• Exercise passage:
One of the aspects of college basketball that is objectively better than football is that they rarely schedule non-conference games more than a year out. It provides a flexibility that football cannot match; while Texas football is scheduling a home & home against Notre Dame in the mid-2030s - at which point they’re probably conference opponents - the basketball team is able to setup their schedule in early summer each year to take advantage of playing tougher teams when they know they’ll actually be tough. (Contrast that to when the Texas/USC rematches were scheduled, as an example.) Most years this works out beautifully, especially as basketball programs are generally rewarded for beefing up their strength of schedule come tournament time. Add in the yearly conference tie-ins (Big 12/SEC, Big 12/Big East, etc.) and there are generally good matchups each year for high-major teams.
Yea, about that..
COVID-19 has wreaked havoc in everyone’s world in innumerable ways, but the blank slate of each program’s non-conference slate has been impacted significantly more than their football counterparts. There have been many attempts at bridging this gap with things like multi-team events (MTEs) in Orlando headed by ESPN Events, which were abandoned in late October because - I hope you’re sitting down - different conferences couldn’t agree on player testing parameters. College basketball tried to bubble, and for the most part failed. This hurt programs up and down the ladder; high-major teams were scrambling for opponents who could test to their satisfaction, mid-major and lower teams were suddenly out of ‘buy’ games which are financed by high-major teams with attendance revenue which won’t be available, and so on and so on. It has been chaos; I’m writing this on Halloween (because I like to party) and half of the power conference programs still haven’t released their official non-conference schedules.

• Record extracts:
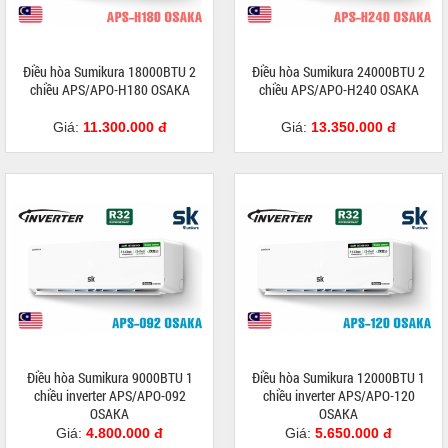
Điều hòa Sumikura 18000BTU 2
Điều hòa Sumikura 24000BTU 2
chiều APS/APO-H180 OSAKA
chiều APS/APO-H240 OSAKA
Giá:
11.300.000 đ
Giá:
13.350.000 đ
Điều hòa Sumikura 9000BTU 1
Điều hòa Sumikura 12000BTU 1
chiều inverter APS/APO-092
chiều inverter APS/APO-120
OSAKA
OSAKA
Giá:
4.800.000 đ
Giá:
5.650.000 đ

• Exercise requirements:
[1] Return everything from "One of the aspects" down to "for high-major teams." in the passage on college basketball scheduling, copied word for word.
[2] Using the passage on college basketball scheduling, decide whether each statement agrees with it, and back each yes or no with the passage's exact words. (a) The multi-team events in Orlando were called off in late October. (b) College basketball teams usually schedule non-conference games several years ahead. (c) By Halloween, every power conference program had released its official non-conference schedule.
[3] According to the passage on college basketball scheduling, who headed the multi-team events planned for Orlando?

• Outputs by task:
[1]
One of the aspects of college basketball that is objectively better than football is that they rarely schedule non-conference games more than a year out. It provides a flexibility that football cannot match; while Texas football is scheduling a home & home against Notre Dame in the mid-2030s - at which point they’re probably conference opponents - the basketball team is able to setup their schedule in early summer each year to take advantage of playing tougher teams when they know they’ll actually be tough. (Contrast that to when the Texas/USC rematches were scheduled, as an example.) Most years this works out beautifully, especially as basketball programs are generally rewarded for beefing up their strength of schedule come tournament time. Add in the yearly conference tie-ins (Big 12/SEC, Big 12/Big East, etc.) and there are generally good matchups each year for high-major teams.

[2]
(a) Yes: "which were abandoned in late October"
(b) No: "they rarely schedule non-conference games more than a year out"
(c) No: "half of the power conference programs still haven’t released their official non-conference schedules"

[3] ESPN Events